* Texto fuente:
Domingo, 2 de marzo de 2008 | Hoy
NOTA DE TAPA
Una maldición pesó durante años sobre la obra de León Bloy. Y no es para menos. El escritor católico más ácido y extremo, el místico de la pobreza, fue un verdadero fiscal de sus contemporáneos. En Argentina se produjeron dos interesantes novedades relacionadas con su obra: la reedición de su segunda novela, La mujer pobre (Simurg), y la publicación de una voluminosa selección de sus Diarios (El Acantilado). Libros que van al rescate de una figura literaria que ha producido rechazo pero, al mismo tiempo, una apelación moral sin concesiones.

* Material de estudio:
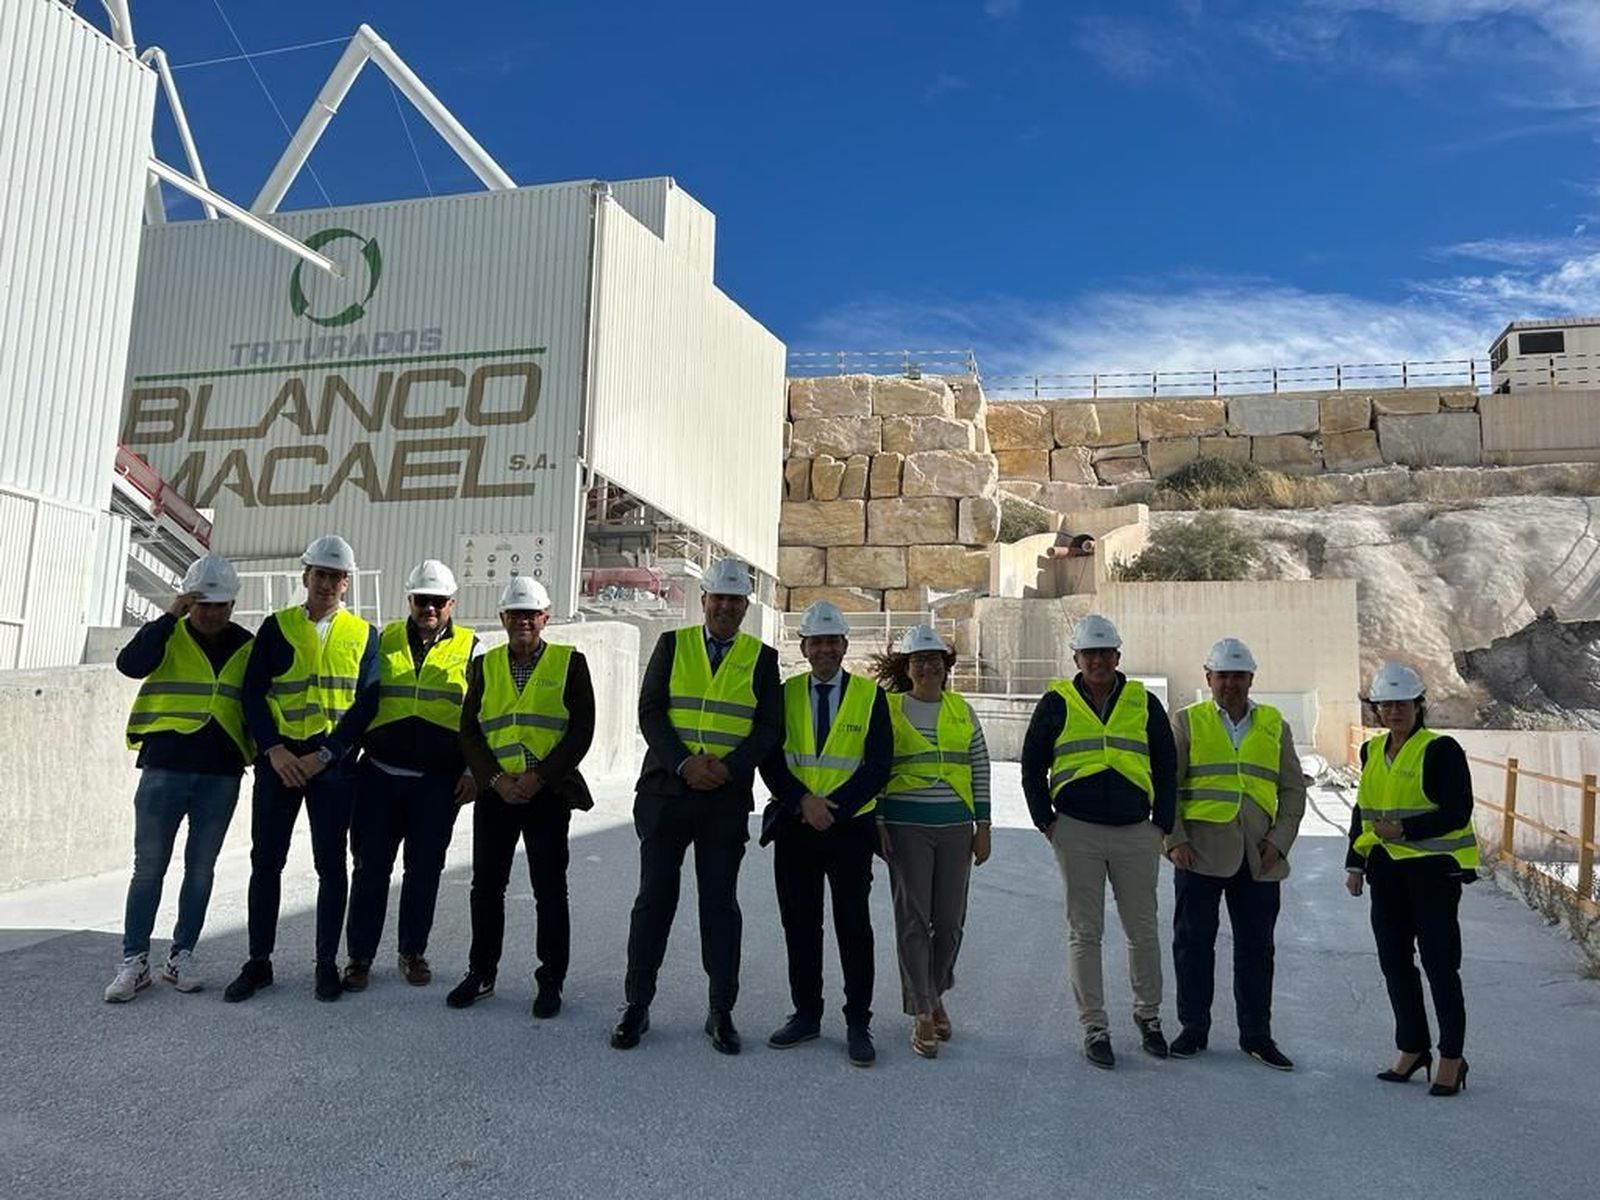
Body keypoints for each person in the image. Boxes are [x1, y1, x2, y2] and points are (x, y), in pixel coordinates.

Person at [611, 556, 784, 1055]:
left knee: (720, 907)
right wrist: (686, 764)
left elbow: (769, 729)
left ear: (746, 605)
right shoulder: (672, 644)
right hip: (667, 792)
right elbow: (651, 712)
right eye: (719, 597)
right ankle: (636, 1005)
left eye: (735, 599)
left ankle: (721, 1012)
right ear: (703, 600)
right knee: (653, 902)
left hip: (724, 800)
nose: (726, 606)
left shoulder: (762, 658)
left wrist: (727, 769)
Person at [224, 535, 379, 1004]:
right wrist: (273, 750)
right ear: (305, 576)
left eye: (336, 576)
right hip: (281, 762)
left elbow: (366, 705)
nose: (327, 583)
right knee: (265, 863)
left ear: (346, 583)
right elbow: (252, 693)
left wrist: (327, 754)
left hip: (330, 766)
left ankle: (325, 965)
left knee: (331, 866)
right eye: (320, 574)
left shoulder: (365, 634)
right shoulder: (277, 626)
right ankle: (258, 962)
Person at [1020, 613, 1177, 1070]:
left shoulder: (1142, 702)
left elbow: (1167, 767)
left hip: (1135, 832)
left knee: (1142, 930)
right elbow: (1032, 765)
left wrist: (1160, 825)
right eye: (1090, 653)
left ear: (1118, 656)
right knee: (1085, 932)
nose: (1098, 660)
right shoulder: (1057, 701)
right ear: (1077, 657)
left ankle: (1149, 1017)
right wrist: (1046, 822)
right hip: (1077, 831)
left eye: (1105, 653)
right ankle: (1095, 1026)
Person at [105, 555, 254, 1002]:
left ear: (232, 604)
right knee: (148, 868)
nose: (210, 613)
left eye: (219, 605)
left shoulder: (248, 645)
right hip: (165, 765)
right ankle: (134, 960)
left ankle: (181, 954)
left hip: (221, 772)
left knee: (201, 869)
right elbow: (130, 665)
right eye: (202, 604)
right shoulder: (167, 635)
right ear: (188, 601)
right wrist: (169, 614)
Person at [449, 575, 595, 1017]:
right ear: (503, 618)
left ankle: (550, 980)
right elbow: (470, 730)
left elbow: (580, 732)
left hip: (546, 794)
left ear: (545, 618)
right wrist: (494, 779)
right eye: (515, 614)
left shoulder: (570, 663)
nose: (523, 622)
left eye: (530, 614)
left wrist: (539, 777)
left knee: (550, 890)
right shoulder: (485, 664)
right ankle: (482, 972)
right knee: (486, 888)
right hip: (498, 793)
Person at [757, 600, 892, 1067]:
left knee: (853, 927)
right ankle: (806, 1014)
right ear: (805, 647)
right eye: (817, 642)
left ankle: (858, 1021)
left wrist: (837, 808)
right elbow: (770, 758)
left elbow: (878, 764)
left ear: (844, 646)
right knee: (800, 925)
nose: (825, 649)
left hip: (848, 829)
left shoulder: (869, 696)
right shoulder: (784, 693)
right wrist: (803, 802)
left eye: (833, 641)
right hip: (796, 826)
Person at [1166, 637, 1306, 1070]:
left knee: (1257, 948)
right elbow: (1166, 786)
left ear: (1251, 679)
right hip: (1200, 852)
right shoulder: (1187, 722)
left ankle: (1256, 1034)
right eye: (1222, 675)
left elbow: (1292, 790)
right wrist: (1175, 840)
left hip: (1258, 855)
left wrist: (1278, 842)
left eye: (1238, 676)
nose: (1230, 684)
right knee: (1193, 944)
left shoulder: (1274, 725)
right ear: (1208, 678)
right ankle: (1194, 1028)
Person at [340, 560, 477, 992]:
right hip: (379, 777)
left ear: (452, 603)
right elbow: (359, 701)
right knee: (369, 869)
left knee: (424, 871)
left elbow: (481, 715)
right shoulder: (381, 641)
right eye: (422, 601)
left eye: (438, 602)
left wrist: (474, 769)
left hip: (437, 784)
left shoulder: (473, 648)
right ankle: (359, 958)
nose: (430, 608)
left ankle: (412, 952)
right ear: (410, 601)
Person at [1346, 661, 1478, 1097]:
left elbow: (1457, 811)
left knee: (1441, 965)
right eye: (1385, 705)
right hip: (1387, 873)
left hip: (1432, 875)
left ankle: (1451, 1058)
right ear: (1377, 710)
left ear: (1419, 705)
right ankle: (1412, 1048)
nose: (1394, 712)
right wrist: (1355, 863)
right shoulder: (1372, 752)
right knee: (1395, 963)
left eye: (1402, 704)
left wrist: (1405, 832)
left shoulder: (1442, 750)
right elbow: (1362, 811)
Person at [871, 624, 991, 1060]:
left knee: (951, 921)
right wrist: (879, 820)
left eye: (934, 660)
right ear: (907, 667)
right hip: (906, 825)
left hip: (956, 827)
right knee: (913, 919)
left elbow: (979, 764)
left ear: (945, 667)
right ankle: (922, 1008)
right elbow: (877, 766)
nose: (927, 666)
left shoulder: (962, 710)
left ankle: (935, 989)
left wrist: (984, 824)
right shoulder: (888, 709)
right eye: (919, 660)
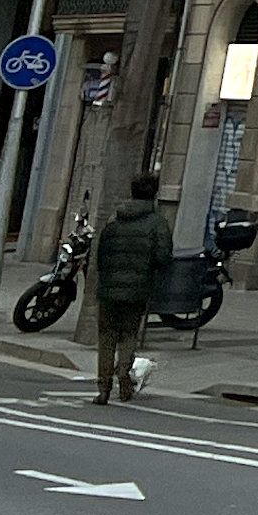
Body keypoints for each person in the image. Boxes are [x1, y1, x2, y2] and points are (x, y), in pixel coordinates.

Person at [89, 169, 172, 411]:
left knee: (106, 337)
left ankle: (103, 387)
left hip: (109, 288)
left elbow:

* Tareas por resolver:
1 – Según la nota sobre León Bloy, ¿qué novela suya se reeditó en Argentina?
2 – Indique si cada afirmación coincide con la nota sobre León Bloy: (a) Bloy fue un escritor católico. (b) La selección de sus Diarios es breve. (c) La obra de Bloy no ha causado rechazo.

* Resultados de tareas:
1 – La mujer pobre, su segunda novela, publicada por Simurg.

2 –
(a) Sí: "El escritor católico más ácido y extremo".
(b) No: "una voluminosa selección de sus Diarios".
(c) No: "una figura literaria que ha producido rechazo".